### Extracted data:
++++++++++++++++++++
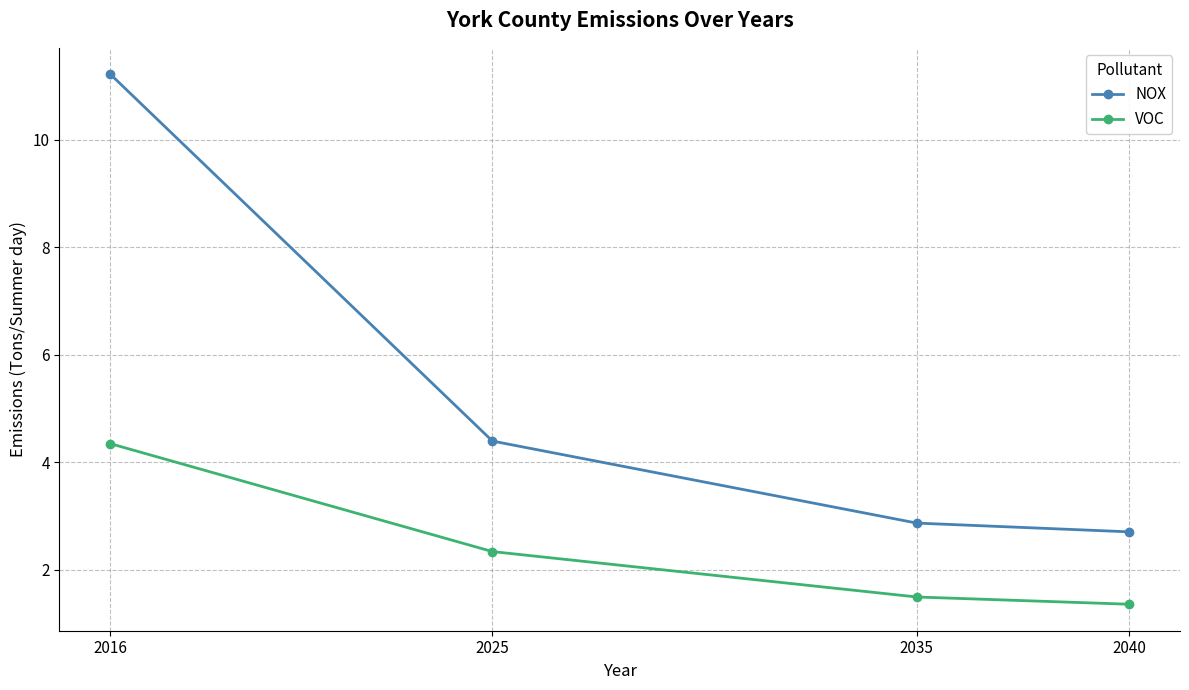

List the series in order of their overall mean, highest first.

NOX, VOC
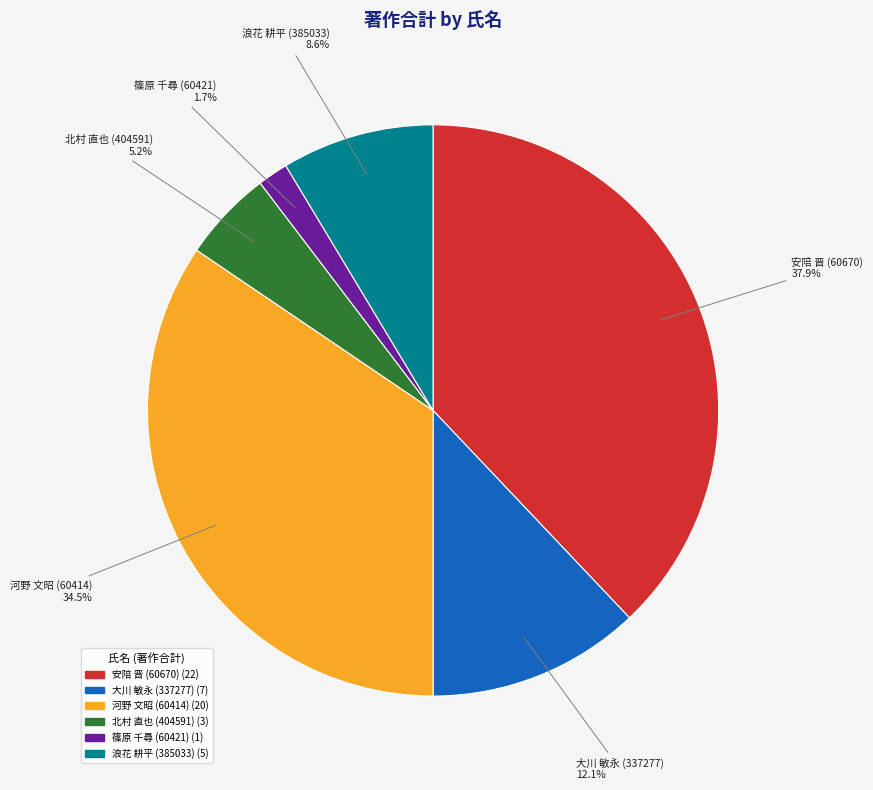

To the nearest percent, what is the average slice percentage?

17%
++++++++++++++++++++
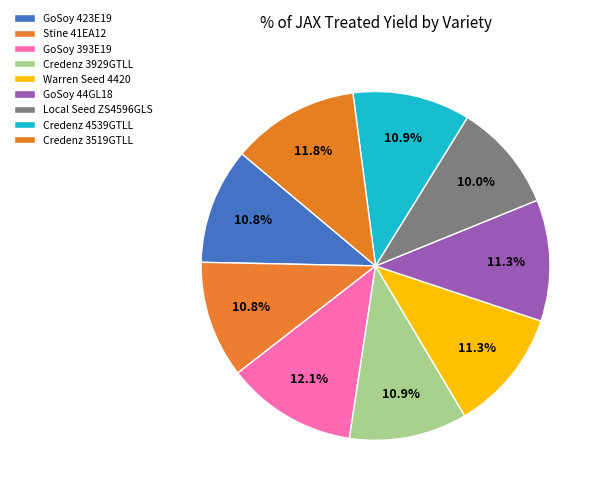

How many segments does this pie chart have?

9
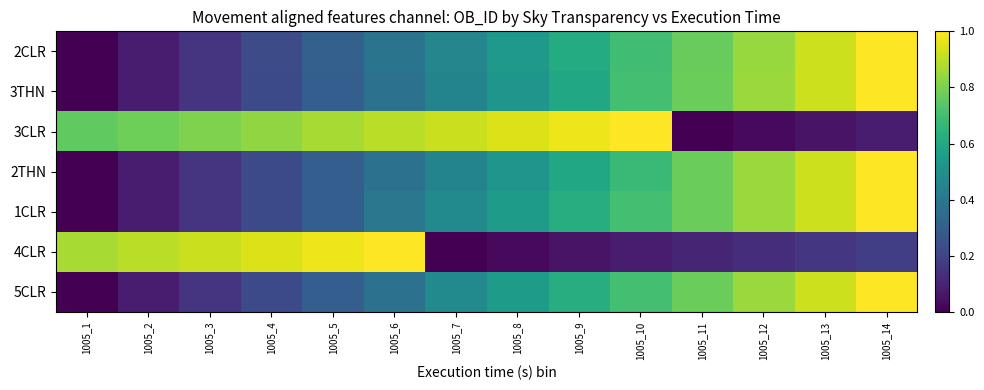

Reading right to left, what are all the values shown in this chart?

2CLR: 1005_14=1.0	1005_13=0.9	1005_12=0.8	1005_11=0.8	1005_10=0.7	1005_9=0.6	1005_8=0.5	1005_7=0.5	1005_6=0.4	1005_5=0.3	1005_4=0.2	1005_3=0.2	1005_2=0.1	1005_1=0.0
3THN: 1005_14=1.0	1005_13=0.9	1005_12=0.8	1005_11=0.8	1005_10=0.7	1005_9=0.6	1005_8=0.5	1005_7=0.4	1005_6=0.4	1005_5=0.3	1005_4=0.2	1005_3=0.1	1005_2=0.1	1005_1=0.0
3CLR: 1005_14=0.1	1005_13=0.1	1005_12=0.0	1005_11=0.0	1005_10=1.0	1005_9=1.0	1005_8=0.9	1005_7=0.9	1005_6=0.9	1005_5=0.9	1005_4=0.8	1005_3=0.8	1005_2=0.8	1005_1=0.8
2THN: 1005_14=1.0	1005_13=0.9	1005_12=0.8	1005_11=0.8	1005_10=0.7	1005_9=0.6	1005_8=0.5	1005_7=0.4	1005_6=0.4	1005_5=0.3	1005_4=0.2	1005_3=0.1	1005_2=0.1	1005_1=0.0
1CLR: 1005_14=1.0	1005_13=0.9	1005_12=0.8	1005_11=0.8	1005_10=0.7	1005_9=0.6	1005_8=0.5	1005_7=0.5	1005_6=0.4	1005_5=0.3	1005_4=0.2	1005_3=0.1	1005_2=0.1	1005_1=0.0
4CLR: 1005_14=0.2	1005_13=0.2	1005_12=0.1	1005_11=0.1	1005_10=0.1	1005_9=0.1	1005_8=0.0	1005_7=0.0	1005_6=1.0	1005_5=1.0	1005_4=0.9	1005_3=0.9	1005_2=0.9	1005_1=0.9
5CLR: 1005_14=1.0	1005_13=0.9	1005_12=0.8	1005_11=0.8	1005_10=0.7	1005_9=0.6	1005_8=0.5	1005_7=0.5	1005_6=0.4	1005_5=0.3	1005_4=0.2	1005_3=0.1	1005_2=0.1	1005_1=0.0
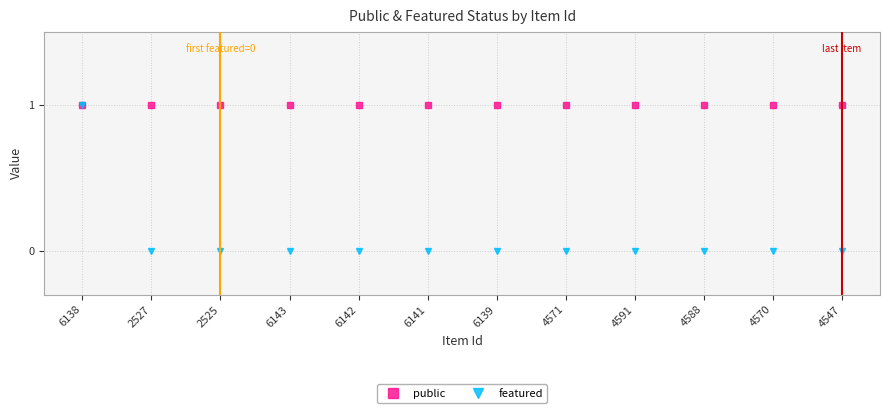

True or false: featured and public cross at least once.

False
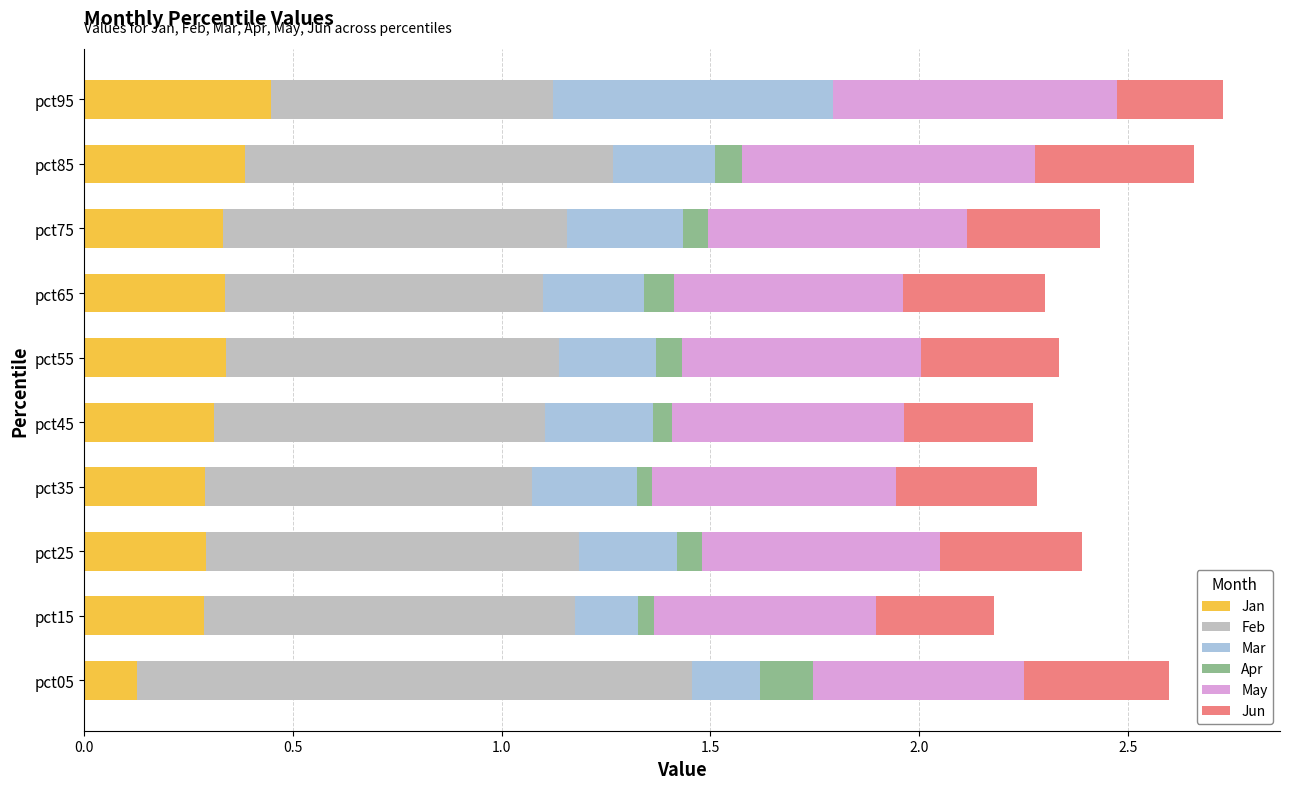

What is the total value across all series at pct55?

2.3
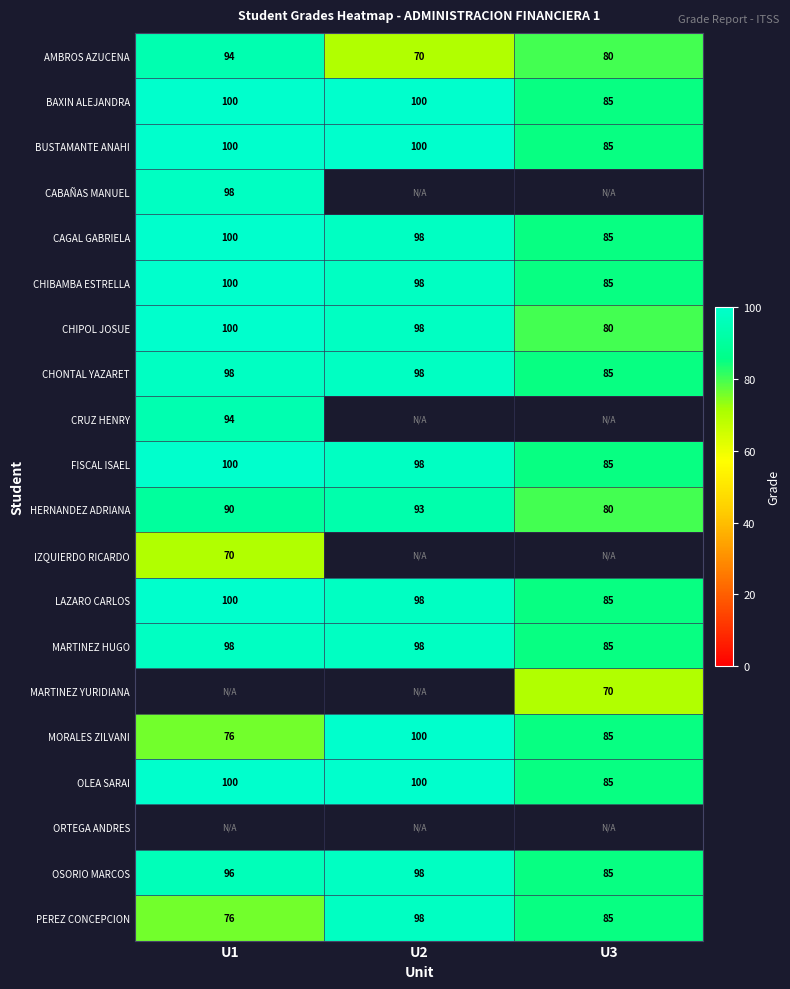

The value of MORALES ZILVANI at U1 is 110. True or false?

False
++++++++++++++++++++
### What the exercise asks:
Copy the material from the line with "List the series" to the line with "To the nearest" word for word, with no pictures in your answer.

### Solution to this task:
List the series in order of their overall mean, highest first.

NOX, VOC

To the nearest percent, what is the average slice percentage?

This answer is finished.